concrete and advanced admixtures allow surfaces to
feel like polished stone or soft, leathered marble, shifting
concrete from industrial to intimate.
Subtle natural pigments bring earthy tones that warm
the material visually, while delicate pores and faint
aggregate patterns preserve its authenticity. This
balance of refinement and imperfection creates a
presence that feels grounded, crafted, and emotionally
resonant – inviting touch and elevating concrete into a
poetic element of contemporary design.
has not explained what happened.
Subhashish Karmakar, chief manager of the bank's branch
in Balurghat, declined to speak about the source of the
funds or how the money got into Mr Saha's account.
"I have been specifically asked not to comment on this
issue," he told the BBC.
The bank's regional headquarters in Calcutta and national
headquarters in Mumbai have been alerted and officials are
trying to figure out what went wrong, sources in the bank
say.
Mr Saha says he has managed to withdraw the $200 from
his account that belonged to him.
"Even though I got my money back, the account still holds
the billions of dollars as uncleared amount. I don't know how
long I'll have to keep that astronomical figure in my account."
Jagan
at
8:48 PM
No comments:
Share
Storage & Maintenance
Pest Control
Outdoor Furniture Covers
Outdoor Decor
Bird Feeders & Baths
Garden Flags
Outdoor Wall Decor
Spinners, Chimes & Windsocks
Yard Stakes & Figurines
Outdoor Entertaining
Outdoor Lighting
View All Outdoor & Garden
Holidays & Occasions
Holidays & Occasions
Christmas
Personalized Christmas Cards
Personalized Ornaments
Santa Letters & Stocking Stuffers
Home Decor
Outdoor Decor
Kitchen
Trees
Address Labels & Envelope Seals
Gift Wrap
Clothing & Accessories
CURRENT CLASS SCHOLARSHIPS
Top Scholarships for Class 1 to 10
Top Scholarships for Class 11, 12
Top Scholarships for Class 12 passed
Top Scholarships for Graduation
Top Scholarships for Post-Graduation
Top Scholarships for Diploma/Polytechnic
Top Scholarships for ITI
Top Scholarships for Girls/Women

------------------------

PROBLEM
Reproduce verbatim every line of the rows from the first line through the line containing "The bank's regional", including both of those lines.

PROBLEM SOLUTION
concrete and advanced admixtures allow surfaces to
feel like polished stone or soft, leathered marble, shifting
concrete from industrial to intimate.
Subtle natural pigments bring earthy tones that warm
the material visually, while delicate pores and faint
aggregate patterns preserve its authenticity. This
balance of refinement and imperfection creates a
presence that feels grounded, crafted, and emotionally
resonant – inviting touch and elevating concrete into a
poetic element of contemporary design.
has not explained what happened.
Subhashish Karmakar, chief manager of the bank's branch
in Balurghat, declined to speak about the source of the
funds or how the money got into Mr Saha's account.
"I have been specifically asked not to comment on this
issue," he told the BBC.
The bank's regional headquarters in Calcutta and national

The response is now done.